> _Activity_
Your task is to copy every line of the records below that contains "bacteria".

Page-level text extractions:
* * * *
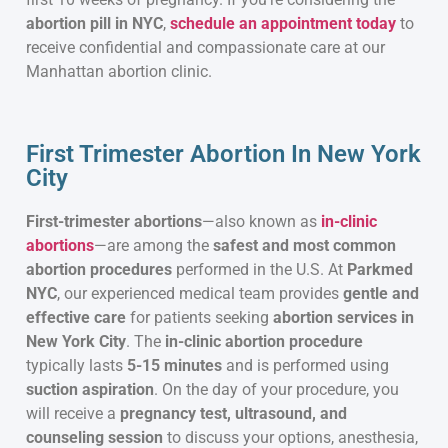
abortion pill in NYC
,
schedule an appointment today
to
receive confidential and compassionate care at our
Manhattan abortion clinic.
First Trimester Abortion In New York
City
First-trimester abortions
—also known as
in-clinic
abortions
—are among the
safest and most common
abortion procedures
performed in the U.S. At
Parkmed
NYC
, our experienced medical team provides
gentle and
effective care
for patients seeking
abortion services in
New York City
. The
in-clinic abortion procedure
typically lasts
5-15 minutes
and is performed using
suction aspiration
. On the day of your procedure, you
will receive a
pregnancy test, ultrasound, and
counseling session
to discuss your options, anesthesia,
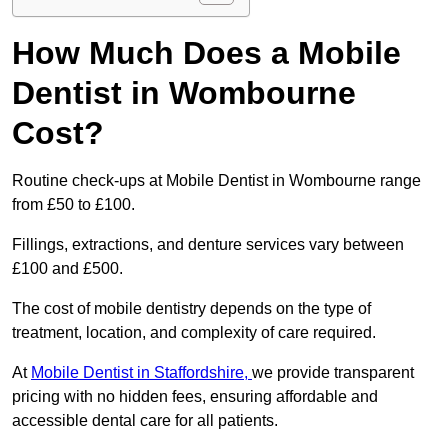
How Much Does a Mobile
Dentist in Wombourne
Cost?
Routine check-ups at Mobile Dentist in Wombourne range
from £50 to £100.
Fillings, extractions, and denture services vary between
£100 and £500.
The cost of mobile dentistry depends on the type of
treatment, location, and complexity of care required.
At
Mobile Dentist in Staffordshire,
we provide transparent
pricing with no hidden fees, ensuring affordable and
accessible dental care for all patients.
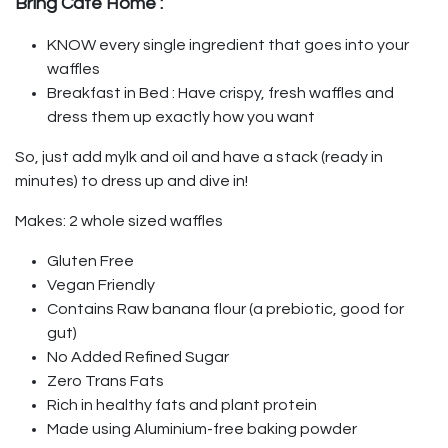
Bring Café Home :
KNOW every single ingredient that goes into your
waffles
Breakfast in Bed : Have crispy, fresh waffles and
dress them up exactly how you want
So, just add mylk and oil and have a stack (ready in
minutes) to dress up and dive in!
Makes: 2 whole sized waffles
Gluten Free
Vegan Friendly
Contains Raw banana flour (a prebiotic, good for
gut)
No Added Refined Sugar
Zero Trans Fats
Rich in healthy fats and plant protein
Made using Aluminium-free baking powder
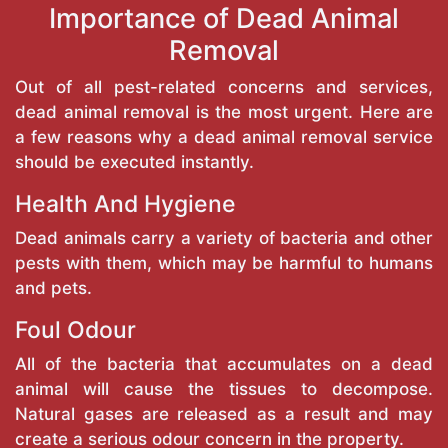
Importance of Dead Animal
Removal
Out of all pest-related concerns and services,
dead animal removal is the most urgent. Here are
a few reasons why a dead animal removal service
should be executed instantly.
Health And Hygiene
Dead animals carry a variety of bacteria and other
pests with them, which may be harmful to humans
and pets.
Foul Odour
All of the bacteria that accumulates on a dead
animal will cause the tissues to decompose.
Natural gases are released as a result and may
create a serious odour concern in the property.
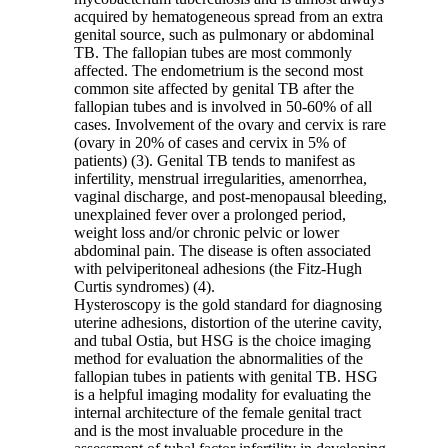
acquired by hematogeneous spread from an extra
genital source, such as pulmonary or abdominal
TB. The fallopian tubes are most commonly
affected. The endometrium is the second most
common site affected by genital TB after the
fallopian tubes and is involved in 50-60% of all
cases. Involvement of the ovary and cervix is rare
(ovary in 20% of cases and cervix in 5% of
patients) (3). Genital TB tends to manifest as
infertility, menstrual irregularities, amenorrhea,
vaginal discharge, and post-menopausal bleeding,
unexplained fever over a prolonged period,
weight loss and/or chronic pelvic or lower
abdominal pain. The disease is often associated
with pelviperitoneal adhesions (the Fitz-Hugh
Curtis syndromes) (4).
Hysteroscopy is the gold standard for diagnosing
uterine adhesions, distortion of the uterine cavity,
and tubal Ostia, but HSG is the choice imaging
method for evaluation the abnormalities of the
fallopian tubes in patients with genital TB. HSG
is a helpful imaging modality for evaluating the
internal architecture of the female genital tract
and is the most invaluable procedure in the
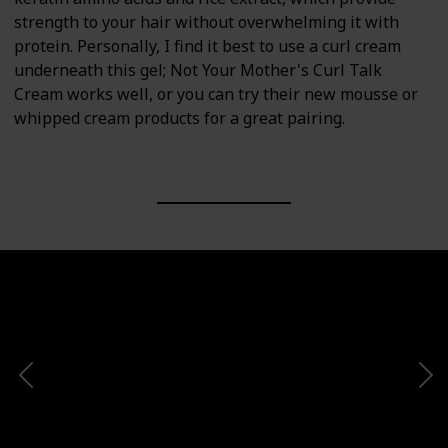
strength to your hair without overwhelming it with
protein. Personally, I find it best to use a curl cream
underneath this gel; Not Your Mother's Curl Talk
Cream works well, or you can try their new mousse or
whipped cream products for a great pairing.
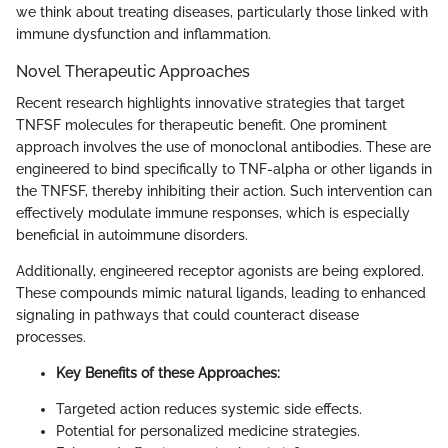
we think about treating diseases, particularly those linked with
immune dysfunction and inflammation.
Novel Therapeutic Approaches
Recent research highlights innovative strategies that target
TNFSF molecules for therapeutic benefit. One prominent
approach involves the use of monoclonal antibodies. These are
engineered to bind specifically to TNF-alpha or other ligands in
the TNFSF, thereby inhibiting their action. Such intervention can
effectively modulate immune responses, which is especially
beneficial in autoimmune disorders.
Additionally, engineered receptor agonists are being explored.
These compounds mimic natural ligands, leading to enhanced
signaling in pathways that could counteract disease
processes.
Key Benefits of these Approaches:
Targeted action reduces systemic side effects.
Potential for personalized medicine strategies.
* * * *
> _Answer for the task_
Dead animals carry a variety of bacteria and other
All of the bacteria that accumulates on a dead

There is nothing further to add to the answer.